### GIVEN PROBLEM A
Starting at the top of the records and stopping after the line containing "var sketch = newSketch(context, id", rewrite those lines with every "Q0" renamed to "planeQuery". Leave everything else unchanged.

### DOCUMENT
----------
A while back Weekly decided to shake up the Q&A format by launching our One Drink With series, in which we chat with fascinating Las Vegans about their colorful lives over cocktails at one of their favorite haunts, instead of highlighting only high-profile subjects with timely stories to share. Our second interviewee somewhat straddles those lines. Recently retired UNLV journalism professor Mary Hausch is certainly a name to know in Las Vegas, be it for the generation of journalists she sent out into the field (including a recent Pulitzer Prize winner); her historical preservation work with the City of Las Vegas; TV appearances and interviews where she weighs in on local issues (including a recent discussion with Jon Ralston on the Las Vegas Review-Journal’s sale to Sheldon Adelson, drawing on her experience as a former managing editor of the newspaper); or her husband, City Councilman Bob Coffin.
----------
### GIVEN PROBLEM B
List every person the One Drink With passage names.

Stored data
----------
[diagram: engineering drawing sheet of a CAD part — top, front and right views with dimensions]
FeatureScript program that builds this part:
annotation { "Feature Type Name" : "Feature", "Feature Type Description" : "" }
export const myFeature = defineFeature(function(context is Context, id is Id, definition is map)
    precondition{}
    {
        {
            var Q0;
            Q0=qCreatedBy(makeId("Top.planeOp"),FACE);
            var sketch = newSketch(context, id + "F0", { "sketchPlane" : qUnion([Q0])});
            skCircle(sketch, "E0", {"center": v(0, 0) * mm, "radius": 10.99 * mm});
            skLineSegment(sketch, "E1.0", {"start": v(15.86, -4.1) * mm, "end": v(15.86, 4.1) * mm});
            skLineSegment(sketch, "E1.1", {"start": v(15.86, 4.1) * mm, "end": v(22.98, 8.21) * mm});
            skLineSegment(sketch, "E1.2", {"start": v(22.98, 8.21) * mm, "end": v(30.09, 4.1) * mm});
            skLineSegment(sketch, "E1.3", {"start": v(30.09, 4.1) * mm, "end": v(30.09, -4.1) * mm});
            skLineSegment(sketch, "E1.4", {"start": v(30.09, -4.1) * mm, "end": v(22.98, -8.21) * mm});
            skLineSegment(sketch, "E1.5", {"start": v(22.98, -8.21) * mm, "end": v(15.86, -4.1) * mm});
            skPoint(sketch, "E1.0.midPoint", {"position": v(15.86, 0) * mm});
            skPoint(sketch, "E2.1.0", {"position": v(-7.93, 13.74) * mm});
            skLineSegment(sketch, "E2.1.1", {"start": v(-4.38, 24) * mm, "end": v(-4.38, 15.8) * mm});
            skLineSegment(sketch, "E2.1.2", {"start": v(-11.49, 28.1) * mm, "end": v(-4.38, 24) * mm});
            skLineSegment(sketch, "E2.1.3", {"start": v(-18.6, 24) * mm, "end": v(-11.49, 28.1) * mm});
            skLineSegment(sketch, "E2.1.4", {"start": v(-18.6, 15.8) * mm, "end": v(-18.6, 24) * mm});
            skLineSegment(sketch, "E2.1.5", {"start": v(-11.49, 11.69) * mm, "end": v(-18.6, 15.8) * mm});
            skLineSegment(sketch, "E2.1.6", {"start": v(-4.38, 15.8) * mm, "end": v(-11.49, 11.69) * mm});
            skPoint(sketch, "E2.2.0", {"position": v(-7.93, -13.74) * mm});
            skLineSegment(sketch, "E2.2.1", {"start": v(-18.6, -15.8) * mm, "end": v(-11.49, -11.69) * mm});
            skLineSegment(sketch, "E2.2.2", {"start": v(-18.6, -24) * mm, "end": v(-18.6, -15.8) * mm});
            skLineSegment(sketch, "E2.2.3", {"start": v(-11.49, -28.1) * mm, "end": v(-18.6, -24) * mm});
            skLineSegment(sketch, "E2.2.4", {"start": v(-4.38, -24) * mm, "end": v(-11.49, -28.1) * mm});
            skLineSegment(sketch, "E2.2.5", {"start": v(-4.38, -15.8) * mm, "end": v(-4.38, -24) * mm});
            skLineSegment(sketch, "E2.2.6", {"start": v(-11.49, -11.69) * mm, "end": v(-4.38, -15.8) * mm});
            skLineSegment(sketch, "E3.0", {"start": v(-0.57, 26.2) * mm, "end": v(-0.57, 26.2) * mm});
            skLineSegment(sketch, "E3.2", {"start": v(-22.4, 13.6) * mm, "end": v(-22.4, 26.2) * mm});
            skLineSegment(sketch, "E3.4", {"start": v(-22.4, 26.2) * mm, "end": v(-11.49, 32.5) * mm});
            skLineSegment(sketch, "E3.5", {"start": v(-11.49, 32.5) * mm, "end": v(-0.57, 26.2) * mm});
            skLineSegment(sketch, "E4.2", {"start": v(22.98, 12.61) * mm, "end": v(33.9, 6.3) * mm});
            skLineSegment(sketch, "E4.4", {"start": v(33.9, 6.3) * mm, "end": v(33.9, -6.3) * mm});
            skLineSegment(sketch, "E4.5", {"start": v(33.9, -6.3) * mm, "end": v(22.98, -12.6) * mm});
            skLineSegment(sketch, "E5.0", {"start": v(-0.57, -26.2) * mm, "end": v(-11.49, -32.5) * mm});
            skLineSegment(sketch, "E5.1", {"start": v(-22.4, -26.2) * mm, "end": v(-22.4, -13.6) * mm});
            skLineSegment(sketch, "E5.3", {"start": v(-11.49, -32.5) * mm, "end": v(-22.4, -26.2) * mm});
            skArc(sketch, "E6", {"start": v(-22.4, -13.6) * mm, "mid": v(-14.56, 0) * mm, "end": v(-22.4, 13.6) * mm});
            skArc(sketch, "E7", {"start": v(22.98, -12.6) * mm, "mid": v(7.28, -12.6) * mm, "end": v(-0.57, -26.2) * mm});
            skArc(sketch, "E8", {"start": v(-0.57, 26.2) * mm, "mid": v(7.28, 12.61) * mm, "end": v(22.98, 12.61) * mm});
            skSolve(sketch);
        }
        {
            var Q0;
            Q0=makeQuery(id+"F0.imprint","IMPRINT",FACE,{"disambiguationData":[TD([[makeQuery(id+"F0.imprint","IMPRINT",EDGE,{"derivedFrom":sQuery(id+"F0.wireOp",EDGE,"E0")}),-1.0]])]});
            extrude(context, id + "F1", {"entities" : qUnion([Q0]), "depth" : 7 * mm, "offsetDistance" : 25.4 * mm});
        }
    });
----------
### FULL ANSWER A
[diagram: engineering drawing sheet of a CAD part — top, front and right views with dimensions]
FeatureScript program that builds this part:
annotation { "Feature Type Name" : "Feature", "Feature Type Description" : "" }
export const myFeature = defineFeature(function(context is Context, id is Id, definition is map)
    precondition{}
    {
        {
            var planeQuery;
            planeQuery=qCreatedBy(makeId("Top.planeOp"),FACE);
            var sketch = newSketch(context, id + "F0", { "sketchPlane" : qUnion([planeQuery])});

### FULL ANSWER B
Mary Hausch
Jon Ralston
Sheldon Adelson
Bob Coffin